The final attraction shown off at E3 was Luigi’s Ghost Mansion.  This game pits four ghost hunting players against one ghost player.  The ghost hunters use the Wii Remotes, and the ghost player uses the Wii U GamePad.  Action takes place in a top down view of a single-floor mansion.

It is the job of the ghost hunters to shine their light on the ghost to deplete its health.  Just spamming the light isn’t a good strategy, though, since it’s possible to run out of batteries.  The ghost hunters can find more batteries scattered throughout the stage.

The protagonists play by watching the TV screen, but cannot see the ghost player there making it difficult.  To aid the hungers, the Wii Remotes rumble a warning when the ghost comes close.

The player controlling the ghost uses the Wii U GamePad and the built-in screen.  On the GamePad it is possible to see all the players, as well as the ghost they were controlling.  The objective is to sneak up on the ghost hunters and to attack them.  Successfully attacking a human player knocks them down. Putting all four humans on the ground results in a win for the ghost player.

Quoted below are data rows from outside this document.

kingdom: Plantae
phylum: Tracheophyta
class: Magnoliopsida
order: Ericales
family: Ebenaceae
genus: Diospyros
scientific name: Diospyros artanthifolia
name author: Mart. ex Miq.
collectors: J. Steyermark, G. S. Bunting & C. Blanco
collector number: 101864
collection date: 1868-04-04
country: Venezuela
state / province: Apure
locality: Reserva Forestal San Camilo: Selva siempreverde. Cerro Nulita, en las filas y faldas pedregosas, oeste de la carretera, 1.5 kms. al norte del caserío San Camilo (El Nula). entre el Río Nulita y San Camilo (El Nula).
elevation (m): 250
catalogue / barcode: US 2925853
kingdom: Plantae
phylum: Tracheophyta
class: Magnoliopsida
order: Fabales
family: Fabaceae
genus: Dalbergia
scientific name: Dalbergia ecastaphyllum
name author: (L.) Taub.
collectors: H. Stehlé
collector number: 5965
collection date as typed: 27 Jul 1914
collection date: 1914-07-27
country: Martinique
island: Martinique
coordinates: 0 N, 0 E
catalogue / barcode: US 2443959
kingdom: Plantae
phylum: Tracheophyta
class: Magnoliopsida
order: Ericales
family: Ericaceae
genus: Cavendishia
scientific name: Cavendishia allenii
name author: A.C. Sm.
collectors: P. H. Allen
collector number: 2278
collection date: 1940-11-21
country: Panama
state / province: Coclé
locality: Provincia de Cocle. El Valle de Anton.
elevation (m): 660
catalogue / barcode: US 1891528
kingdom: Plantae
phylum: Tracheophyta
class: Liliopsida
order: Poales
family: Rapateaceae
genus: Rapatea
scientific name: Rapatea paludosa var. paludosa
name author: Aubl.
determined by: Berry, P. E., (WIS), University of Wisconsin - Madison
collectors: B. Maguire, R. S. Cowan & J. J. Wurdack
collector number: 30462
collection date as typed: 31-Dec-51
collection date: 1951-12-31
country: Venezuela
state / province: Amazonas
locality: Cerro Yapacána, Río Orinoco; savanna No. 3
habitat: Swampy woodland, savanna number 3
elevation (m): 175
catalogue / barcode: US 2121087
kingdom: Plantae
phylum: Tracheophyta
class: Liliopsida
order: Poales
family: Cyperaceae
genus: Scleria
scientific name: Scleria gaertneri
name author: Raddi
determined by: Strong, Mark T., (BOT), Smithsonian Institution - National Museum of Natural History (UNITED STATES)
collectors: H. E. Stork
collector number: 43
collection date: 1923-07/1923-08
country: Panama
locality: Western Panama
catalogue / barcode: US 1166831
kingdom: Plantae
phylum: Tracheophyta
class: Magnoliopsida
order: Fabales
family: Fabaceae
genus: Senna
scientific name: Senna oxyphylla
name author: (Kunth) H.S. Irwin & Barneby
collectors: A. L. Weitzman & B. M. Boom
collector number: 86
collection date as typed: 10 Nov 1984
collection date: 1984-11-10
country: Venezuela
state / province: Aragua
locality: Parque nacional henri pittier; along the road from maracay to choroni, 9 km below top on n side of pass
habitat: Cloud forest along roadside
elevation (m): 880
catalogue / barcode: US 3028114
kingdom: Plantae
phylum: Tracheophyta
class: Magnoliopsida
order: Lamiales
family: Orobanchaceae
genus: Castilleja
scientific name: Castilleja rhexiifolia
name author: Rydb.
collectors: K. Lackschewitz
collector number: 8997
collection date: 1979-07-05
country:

Human ghost hunters can, however, help a teammate after they have been knocked down by shining their light on them.  Additionally, downed allies aren’t completely useless since their Wii Remotes still rumble when the ghost is near, making their communication an important key for their team’s success.

Nintendo also teased another Nintendo Land attraction at the Wii U Hardware Q&A event at E3.  This attraction is inspired by F-Zero and will be a racing game.  I also wonder if the two Wii U demo’s shown at E3 last year, based on Mario and Metroid, are going to end up being Nintendo Land attractions.  The game has also been said to feature multiple stages in each attraction and different difficulties that will be based on the number of people playing.

Nintendo Land surpassed my expectations. Each attraction was remarkably fun and will eventually have multiple stages adding depth to the package.  It’s easy to write off Nintendo Land, but don’t.  Give this game a chance when the Wii U launches, because both the multiplayer and single player experiences were a blast.